Loin de l'ampleur des sept grandes symphonies écrites dans les années cinquante, c'est à la rencontre d'œuvres chambristes plus anciennes que nous invite le présent enregistrement. Prix de la meilleure pièce instrumentale au Concours Schott, le Concerto pour violoncelle et orchestre de chambre Op.35 (1925) fut créé par Klemperer. L'orchestre, composé d'un quintette à vent et d'un quatuor de cordes, discrètement mais efficacement appuyés par la percussion, est avare en tutti. Dans ces quatre mouvements de forme classique – quoique scherzo et adagio soient permutés –, les instruments s'expriment presque individuellement, comme dans des formations réduites. Écrit au milieu des années vingt, cette page nous laisse entendre la connaissance que Toch avait prise des travaux de Schönberg, notamment en ce qui concerne le traitement des vents. Sa facture surprenante sait aussi mêler des accents du Strauss de Salome (fin du premier mouvement) à la nudité de mélopées que l'on rencontre dans de nombreux passages de Chostakovitch (troisième mouvement), la scansion populaire de Eisler au panache de Stravinsky (finale). Ces diverses influences, ainsi qu'une volonté de se démarquer des travaux de Schreker, alors à la mode, construisent ici une personnalité nettement dessinée à l'approche de laquelle la lecture très précise de Sylvia Alimena à la tête de l'Eclipse Chamber Orchestra contribue avantageusement.
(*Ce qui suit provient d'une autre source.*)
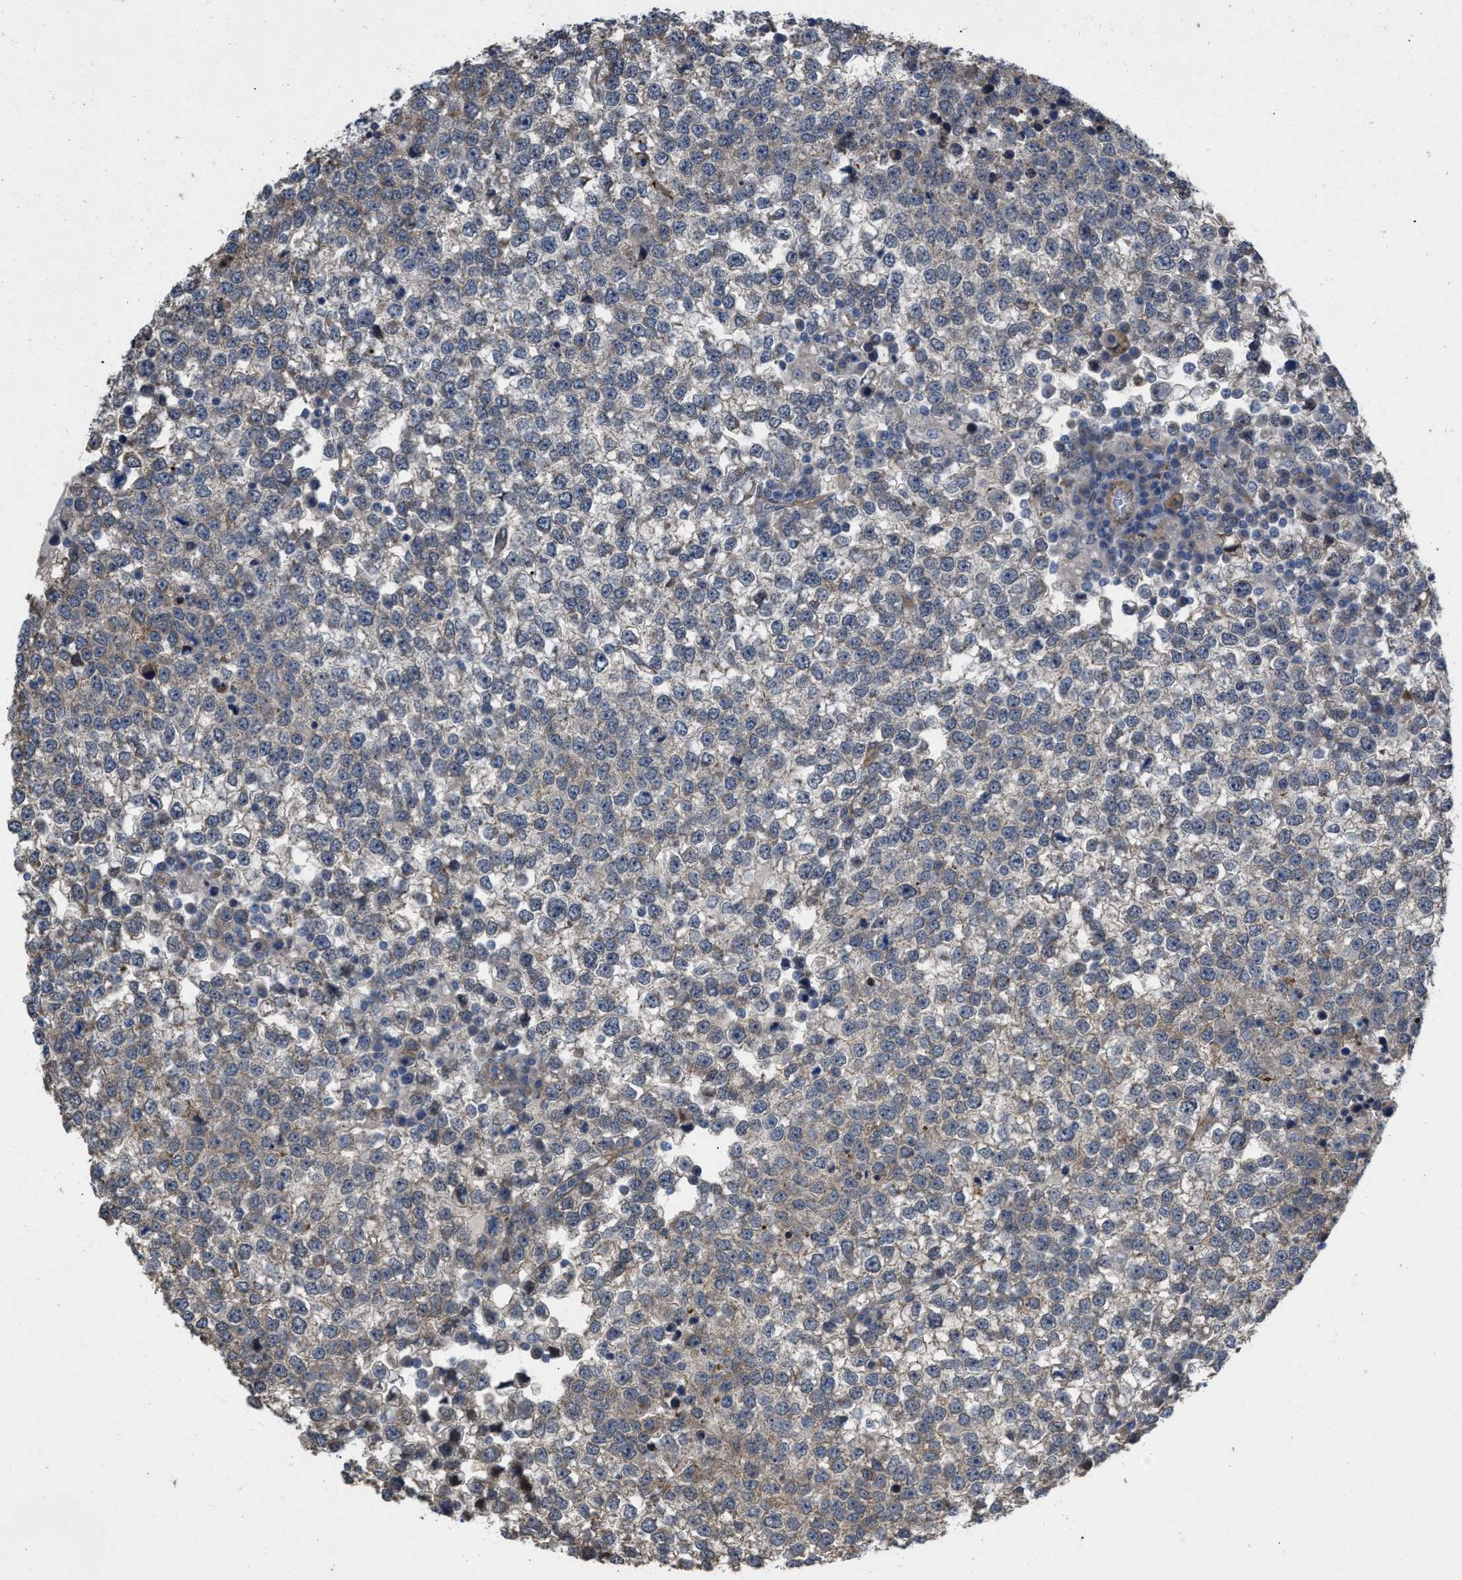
{"staining": {"intensity": "weak", "quantity": "25%-75%", "location": "cytoplasmic/membranous"}, "tissue": "testis cancer", "cell_type": "Tumor cells", "image_type": "cancer", "snomed": [{"axis": "morphology", "description": "Seminoma, NOS"}, {"axis": "topography", "description": "Testis"}], "caption": "Weak cytoplasmic/membranous staining is present in approximately 25%-75% of tumor cells in testis cancer. (DAB IHC with brightfield microscopy, high magnification).", "gene": "SLC4A11", "patient": {"sex": "male", "age": 65}}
C'est pour Emanuel Feuermann, qui avait défendu plus d'une soixantaine de fois le Concerto Op.35, que Toch écrivit en 1929 sa Sonate pour violoncelle Op.50. Exigeante et virtuose, elle est une référence évidente à Bach, avec son premier mouvement qui développe, construit et contrepointe à partir d'un motif unique, son Allegro final festif et spontané. Quant à l'Intermezzo, à chacun d'interpréter son mystérieux sous-titre : Die Spinne (L'araignée), qu'on découvre tant sinueux qu'énigmatiquement méditatif sous l'archet de Steven Honigberg – diplômé de la Juilliard School of Music, élève de Leonard Rose, Channing Robbins, Pierre Fournier, etc. – accompagné par la sensibilité discrète du piano de Kathryn Brake.
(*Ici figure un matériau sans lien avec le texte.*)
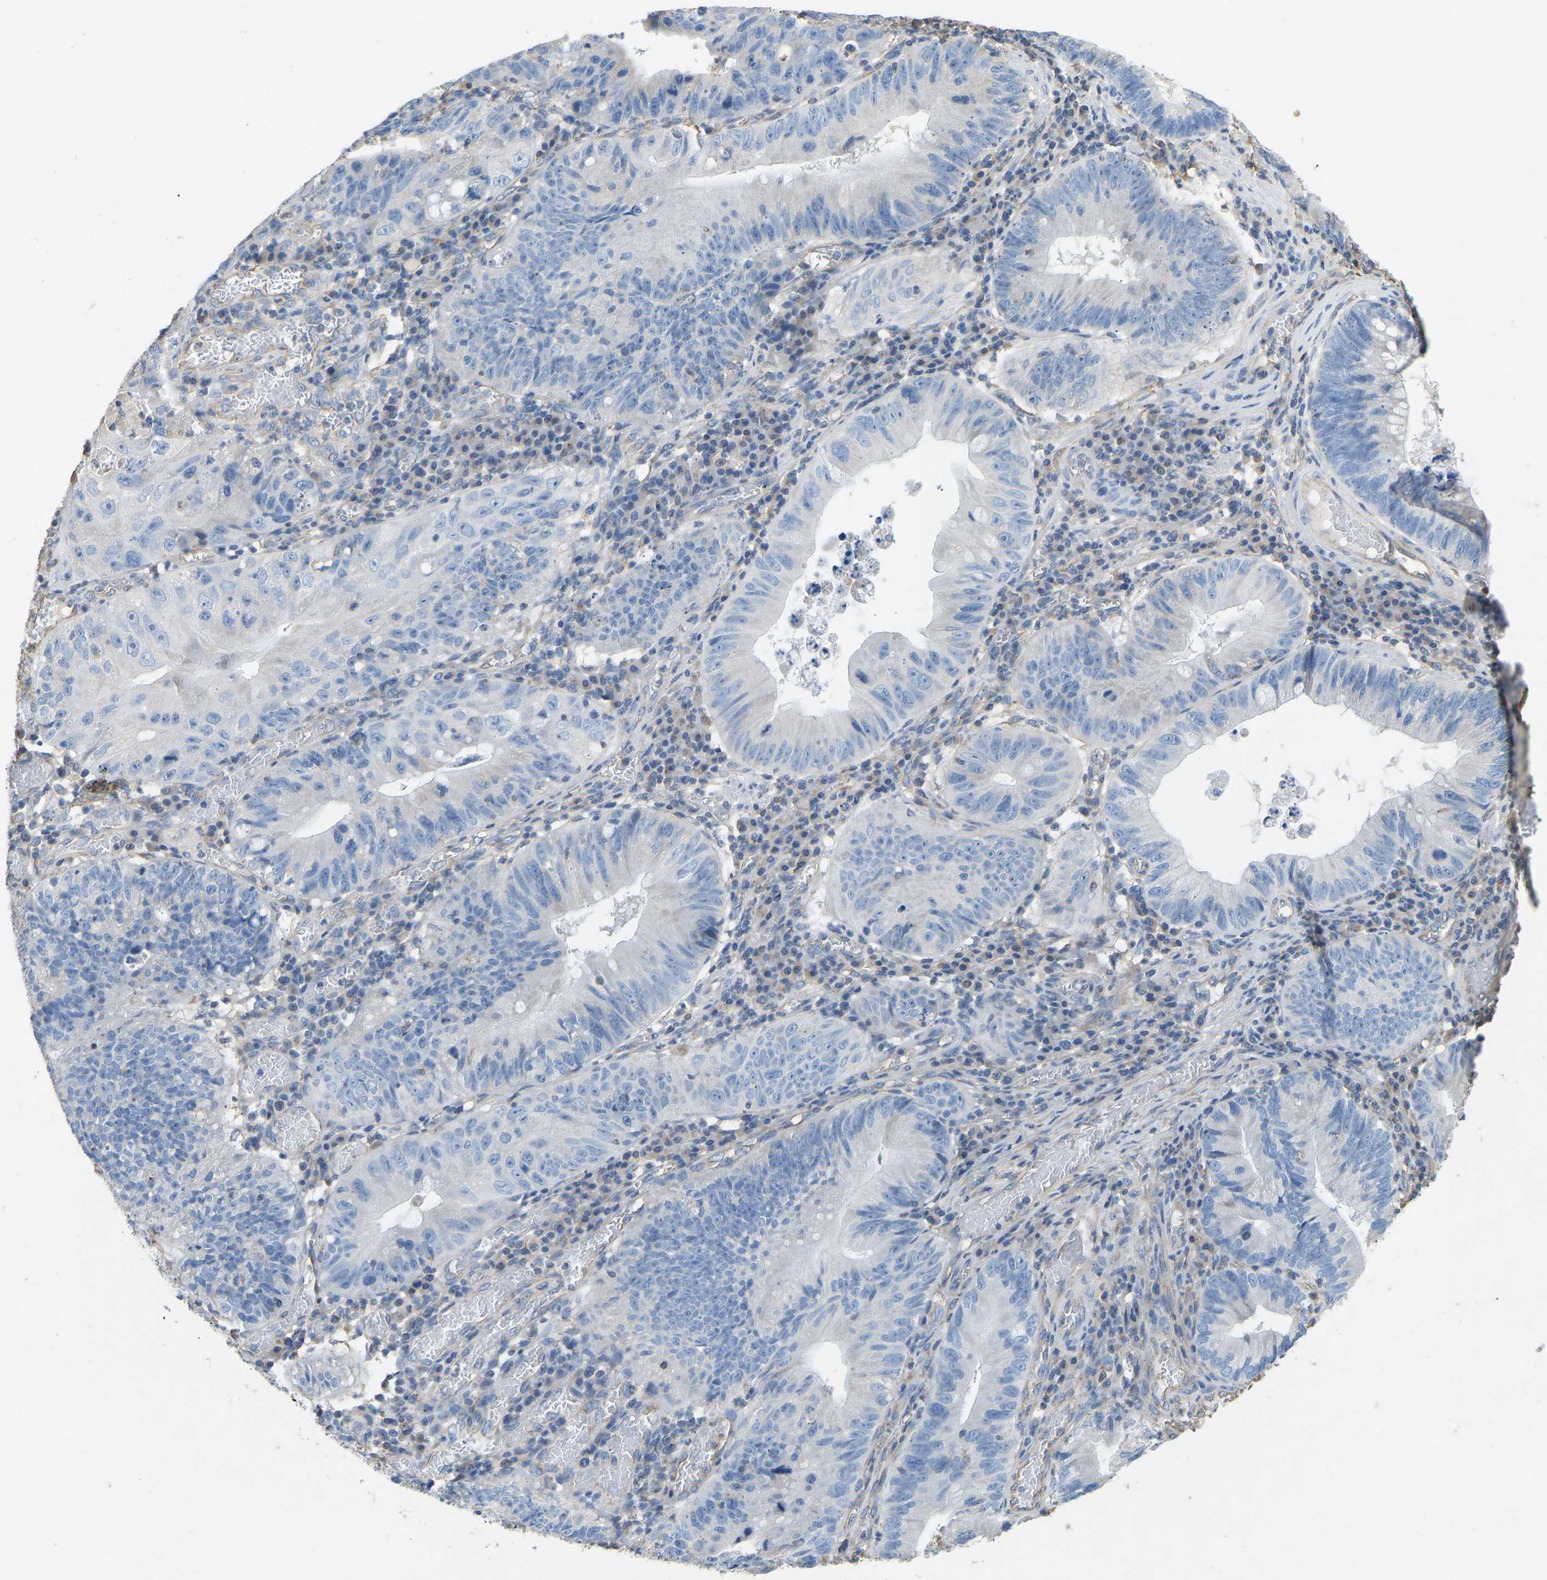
{"staining": {"intensity": "negative", "quantity": "none", "location": "none"}, "tissue": "stomach cancer", "cell_type": "Tumor cells", "image_type": "cancer", "snomed": [{"axis": "morphology", "description": "Adenocarcinoma, NOS"}, {"axis": "topography", "description": "Stomach"}], "caption": "IHC image of human stomach adenocarcinoma stained for a protein (brown), which exhibits no positivity in tumor cells.", "gene": "TECTA", "patient": {"sex": "male", "age": 59}}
En 1963, pour les soixante ans de son élève, violoncelliste et compositeur Gregor Piatigorsky (1903-1976), Ernst Toch écrivit Trois Impromptus pour violoncelle solo – gravés ici pour la première fois. Steven Honigberg en donne une interprétation soignée sur un Stuart Stradivarius de 1732, soulignant à peine le lyrisme désolé de l'Andante cantabile, lui aussi proche de Chostakovitch, mais aussi de Dvořák et de certains Américains, la grâce peut-être plus française de la pièce médiane, pour laisser s'éteindre le disque dans le douloureux, sombre et saisissant Adagio. Cet échantillon de l'univers d’Ernst Toch s'avère tout-à-fait réussi, donnant envie de poursuivre. En outre, l'enregistrement live de l'Opus 35 ajoute une touche enthousiaste à notre écoute.